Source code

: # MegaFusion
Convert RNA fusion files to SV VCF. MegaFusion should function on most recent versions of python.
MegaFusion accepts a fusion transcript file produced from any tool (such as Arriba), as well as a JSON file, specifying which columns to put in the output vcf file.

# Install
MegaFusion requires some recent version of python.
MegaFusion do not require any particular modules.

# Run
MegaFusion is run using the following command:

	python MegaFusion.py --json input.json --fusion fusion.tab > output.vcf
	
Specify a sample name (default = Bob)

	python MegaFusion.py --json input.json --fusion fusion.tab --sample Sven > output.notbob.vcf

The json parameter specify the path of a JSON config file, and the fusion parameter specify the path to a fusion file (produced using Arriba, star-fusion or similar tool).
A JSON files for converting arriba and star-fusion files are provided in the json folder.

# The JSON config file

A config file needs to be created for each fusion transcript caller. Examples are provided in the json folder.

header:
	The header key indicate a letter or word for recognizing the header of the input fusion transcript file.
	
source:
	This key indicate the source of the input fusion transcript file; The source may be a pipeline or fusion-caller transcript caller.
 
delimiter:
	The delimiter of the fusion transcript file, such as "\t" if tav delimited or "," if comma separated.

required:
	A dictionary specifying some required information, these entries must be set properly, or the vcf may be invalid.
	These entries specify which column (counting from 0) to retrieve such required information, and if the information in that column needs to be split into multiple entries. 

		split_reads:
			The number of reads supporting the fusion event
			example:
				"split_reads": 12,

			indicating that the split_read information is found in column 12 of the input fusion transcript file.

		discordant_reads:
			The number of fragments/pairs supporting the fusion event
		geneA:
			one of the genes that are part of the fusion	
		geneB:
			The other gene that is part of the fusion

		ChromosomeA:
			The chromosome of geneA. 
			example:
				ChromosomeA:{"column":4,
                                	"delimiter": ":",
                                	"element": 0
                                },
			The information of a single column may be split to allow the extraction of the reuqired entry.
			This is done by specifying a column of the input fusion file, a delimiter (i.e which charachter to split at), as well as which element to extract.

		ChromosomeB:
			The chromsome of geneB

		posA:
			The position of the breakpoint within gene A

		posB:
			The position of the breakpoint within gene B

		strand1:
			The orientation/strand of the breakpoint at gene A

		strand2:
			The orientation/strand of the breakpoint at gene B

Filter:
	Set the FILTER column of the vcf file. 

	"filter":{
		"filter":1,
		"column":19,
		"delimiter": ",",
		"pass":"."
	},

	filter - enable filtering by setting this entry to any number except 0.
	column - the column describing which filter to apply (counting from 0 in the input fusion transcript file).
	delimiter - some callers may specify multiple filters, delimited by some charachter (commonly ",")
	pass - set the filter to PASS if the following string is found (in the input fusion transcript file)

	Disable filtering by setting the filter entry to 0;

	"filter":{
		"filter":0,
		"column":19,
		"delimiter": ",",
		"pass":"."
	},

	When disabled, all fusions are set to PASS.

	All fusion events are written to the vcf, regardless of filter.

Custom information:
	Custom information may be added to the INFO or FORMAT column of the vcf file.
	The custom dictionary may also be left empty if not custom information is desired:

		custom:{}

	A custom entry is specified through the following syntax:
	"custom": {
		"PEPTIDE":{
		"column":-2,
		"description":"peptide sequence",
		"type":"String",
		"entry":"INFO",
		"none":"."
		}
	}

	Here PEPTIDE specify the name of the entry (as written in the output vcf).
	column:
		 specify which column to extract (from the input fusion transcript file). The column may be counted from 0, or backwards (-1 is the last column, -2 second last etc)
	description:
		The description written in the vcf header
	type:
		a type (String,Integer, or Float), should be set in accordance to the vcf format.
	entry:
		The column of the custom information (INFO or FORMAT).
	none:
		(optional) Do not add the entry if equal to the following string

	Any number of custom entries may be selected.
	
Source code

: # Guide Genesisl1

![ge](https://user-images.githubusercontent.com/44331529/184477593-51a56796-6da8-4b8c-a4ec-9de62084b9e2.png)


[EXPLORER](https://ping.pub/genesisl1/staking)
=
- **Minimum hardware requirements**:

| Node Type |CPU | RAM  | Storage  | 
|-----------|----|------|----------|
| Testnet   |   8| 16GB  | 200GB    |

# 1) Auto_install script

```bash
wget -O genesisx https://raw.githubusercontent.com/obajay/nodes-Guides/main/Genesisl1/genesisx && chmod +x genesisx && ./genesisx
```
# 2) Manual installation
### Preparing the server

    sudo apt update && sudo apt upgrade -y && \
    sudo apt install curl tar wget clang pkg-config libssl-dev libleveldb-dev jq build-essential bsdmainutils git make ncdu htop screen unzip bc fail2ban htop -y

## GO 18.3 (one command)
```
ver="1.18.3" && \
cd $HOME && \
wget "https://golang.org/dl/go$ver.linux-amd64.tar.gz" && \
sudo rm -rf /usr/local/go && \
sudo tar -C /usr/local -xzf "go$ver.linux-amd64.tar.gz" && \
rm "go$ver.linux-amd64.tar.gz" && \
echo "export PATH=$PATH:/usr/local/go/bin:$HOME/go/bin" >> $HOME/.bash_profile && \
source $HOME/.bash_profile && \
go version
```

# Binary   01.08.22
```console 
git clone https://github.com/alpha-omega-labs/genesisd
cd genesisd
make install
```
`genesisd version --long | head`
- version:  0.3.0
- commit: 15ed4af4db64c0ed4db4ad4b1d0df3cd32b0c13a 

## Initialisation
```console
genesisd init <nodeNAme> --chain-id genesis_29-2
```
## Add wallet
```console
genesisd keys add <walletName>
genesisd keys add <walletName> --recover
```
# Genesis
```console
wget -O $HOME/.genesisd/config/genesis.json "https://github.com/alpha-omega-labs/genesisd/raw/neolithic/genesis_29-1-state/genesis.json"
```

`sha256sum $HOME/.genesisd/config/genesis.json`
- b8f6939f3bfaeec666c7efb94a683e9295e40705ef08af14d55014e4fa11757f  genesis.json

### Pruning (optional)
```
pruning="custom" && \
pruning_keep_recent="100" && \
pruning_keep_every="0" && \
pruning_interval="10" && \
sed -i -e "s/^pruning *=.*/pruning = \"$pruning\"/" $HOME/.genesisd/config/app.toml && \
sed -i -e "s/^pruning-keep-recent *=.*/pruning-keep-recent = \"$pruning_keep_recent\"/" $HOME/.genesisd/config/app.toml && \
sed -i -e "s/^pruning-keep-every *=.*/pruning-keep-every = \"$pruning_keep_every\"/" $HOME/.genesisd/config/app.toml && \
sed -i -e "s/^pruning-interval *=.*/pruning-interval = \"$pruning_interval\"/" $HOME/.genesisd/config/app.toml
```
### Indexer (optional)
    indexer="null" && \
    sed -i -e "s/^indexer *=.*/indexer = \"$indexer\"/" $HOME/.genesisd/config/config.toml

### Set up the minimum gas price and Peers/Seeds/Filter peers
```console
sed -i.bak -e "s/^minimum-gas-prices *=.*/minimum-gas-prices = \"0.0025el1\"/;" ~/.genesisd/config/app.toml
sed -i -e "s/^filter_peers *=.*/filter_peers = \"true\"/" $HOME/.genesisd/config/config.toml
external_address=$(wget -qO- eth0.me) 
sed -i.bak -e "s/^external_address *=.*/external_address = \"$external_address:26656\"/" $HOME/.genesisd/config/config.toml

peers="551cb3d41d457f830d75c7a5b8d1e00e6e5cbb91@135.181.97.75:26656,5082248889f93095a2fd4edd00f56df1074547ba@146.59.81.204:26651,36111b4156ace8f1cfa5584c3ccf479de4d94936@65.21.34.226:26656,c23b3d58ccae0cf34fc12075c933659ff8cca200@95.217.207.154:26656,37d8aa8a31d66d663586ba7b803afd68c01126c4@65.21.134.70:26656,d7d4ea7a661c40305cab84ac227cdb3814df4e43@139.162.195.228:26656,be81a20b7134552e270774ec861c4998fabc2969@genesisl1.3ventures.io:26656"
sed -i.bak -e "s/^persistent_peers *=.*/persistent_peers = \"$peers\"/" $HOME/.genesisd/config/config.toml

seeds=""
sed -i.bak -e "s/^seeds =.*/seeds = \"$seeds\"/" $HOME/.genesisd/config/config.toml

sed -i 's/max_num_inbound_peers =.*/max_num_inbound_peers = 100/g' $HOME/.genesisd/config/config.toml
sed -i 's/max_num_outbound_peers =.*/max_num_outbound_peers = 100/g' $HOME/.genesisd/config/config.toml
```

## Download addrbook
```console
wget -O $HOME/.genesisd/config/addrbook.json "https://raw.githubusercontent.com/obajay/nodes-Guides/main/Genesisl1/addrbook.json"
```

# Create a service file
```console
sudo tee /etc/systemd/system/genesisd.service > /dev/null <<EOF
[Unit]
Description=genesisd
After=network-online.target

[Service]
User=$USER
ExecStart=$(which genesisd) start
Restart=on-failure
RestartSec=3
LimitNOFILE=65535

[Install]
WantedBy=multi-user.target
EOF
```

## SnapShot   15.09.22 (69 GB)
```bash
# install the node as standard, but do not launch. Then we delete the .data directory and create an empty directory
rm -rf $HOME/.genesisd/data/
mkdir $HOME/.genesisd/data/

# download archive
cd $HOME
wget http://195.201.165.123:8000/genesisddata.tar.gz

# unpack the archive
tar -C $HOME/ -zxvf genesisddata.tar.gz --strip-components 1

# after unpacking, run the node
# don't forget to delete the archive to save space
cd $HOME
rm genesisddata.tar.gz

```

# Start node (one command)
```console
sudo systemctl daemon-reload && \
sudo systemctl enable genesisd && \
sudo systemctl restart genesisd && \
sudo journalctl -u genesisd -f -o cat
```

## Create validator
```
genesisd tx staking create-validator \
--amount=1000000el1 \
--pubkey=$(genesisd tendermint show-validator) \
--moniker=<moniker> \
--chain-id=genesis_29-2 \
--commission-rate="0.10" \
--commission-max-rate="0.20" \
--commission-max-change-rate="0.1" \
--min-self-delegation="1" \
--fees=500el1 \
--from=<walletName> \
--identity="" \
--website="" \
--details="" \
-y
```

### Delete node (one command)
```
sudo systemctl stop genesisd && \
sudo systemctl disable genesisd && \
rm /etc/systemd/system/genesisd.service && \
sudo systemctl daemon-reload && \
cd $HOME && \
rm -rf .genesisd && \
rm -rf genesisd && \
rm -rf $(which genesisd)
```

> [Task description]: If a line in the records above includes the string "https", copy it.

> [Solution]:
![ge](https://user-images.githubusercontent.com/44331529/184477593-51a56796-6da8-4b8c-a4ec-9de62084b9e2.png)
[EXPLORER](https://ping.pub/genesisl1/staking)
wget -O genesisx https://raw.githubusercontent.com/obajay/nodes-Guides/main/Genesisl1/genesisx && chmod +x genesisx && ./genesisx
wget "https://golang.org/dl/go$ver.linux-amd64.tar.gz" && \
git clone https://github.com/alpha-omega-labs/genesisd
wget -O $HOME/.genesisd/config/genesis.json "https://github.com/alpha-omega-labs/genesisd/raw/neolithic/genesis_29-1-state/genesis.json"
wget -O $HOME/.genesisd/config/addrbook.json "https://raw.githubusercontent.com/obajay/nodes-Guides/main/Genesisl1/addrbook.json"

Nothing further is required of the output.